** Dataset entries follows **

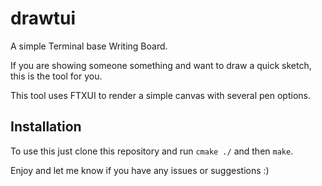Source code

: # drawtui

A simple Terminal base Writing Board.

If you are showing someone something and want to draw a quick sketch, this is the tool for you.

This tool uses FTXUI to render a simple canvas with several pen options. 

## Installation
To use this just clone this repository and run `cmake ./` and then `make`.

Enjoy and let me know if you have any issues or suggestions :)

** End of Dataset entries **

**Problem**: Search term "tool": return each line of the data that contains it.

**Problem solution**:
If you are showing someone something and want to draw a quick sketch, this is the tool for you.
This tool uses FTXUI to render a simple canvas with several pen options. 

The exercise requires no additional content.